## TEXT EXCERPT
--------------------------------

Editor’s note: We present the following essay as an example to Christians, showing us how many skeptics think about the faith we hold dear. The thoughts and arguments here are not unique, and Christians do well to listen to them. In a separate post, Dick Alexander answers this anonymous writer. You’ll want to read his piece after you’ve read this one.
When asked why he did not embrace Christianity, Mahatma Gandhi replied with this widely known remark: “I like your Christ. I do not like your Christians. Your Christians are so unlike your Christ.” The sentiment resonates with me.
There are several things you should know about me before you read on. First, I am not an atheist. I cannot rule out the possibility of God or the existence of a “higher power.”
That said, neither am I a Christian. My mom took me to church when I was a child, so I’ve got a few years of Sunday school under my belt, but not much else. I met my husband in high school, and we married in our mid-20s. I am now in my 30s and have two young children of my own. We do not go to church.
If there is a God, I’m not sure the church is very much like him. Increasingly I find myself at odds with the dominant Christian worldview. To paraphrase Gandhi, I like Jesus, I just don’t want to be a Christian. I’ve read a few books that argue the case for Christianity by producing various evidences to convince the reader that Christianity is “true”—that Christianity is the “right” religion to follow. But I need to know more than that.
The question I grapple with isn’t so much whether Christianity is right but whether it is good. Can I be a Christian and be good?

--------------------------------

## ABOUT THIS EXERCISE
Can you copy the essay from "If there is" to "and be good?", swapping "books" for "articles"?

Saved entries
--------------------------------

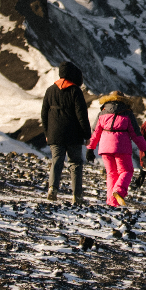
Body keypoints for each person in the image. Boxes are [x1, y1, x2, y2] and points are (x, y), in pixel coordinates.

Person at [40, 61, 91, 204]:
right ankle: (77, 196)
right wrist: (87, 135)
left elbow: (44, 113)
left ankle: (52, 189)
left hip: (55, 134)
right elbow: (82, 115)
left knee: (57, 161)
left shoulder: (50, 90)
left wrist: (47, 132)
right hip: (73, 135)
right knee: (75, 163)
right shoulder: (75, 91)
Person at [86, 92, 146, 208]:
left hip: (105, 147)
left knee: (111, 174)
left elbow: (95, 132)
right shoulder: (127, 113)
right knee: (126, 171)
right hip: (121, 146)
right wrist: (145, 149)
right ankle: (119, 191)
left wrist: (90, 149)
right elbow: (136, 134)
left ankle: (111, 202)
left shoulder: (102, 112)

--------------------------------

## ANSWER BOX
If there is a God, I’m not sure the church is very much like him. Increasingly I find myself at odds with the dominant Christian worldview. To paraphrase Gandhi, I like Jesus, I just don’t want to be a Christian. I’ve read a few articles that argue the case for Christianity by producing various evidences to convince the reader that Christianity is “true”—that Christianity is the “right” religion to follow. But I need to know more than that.
The question I grapple with isn’t so much whether Christianity is right but whether it is good. Can I be a Christian and be good?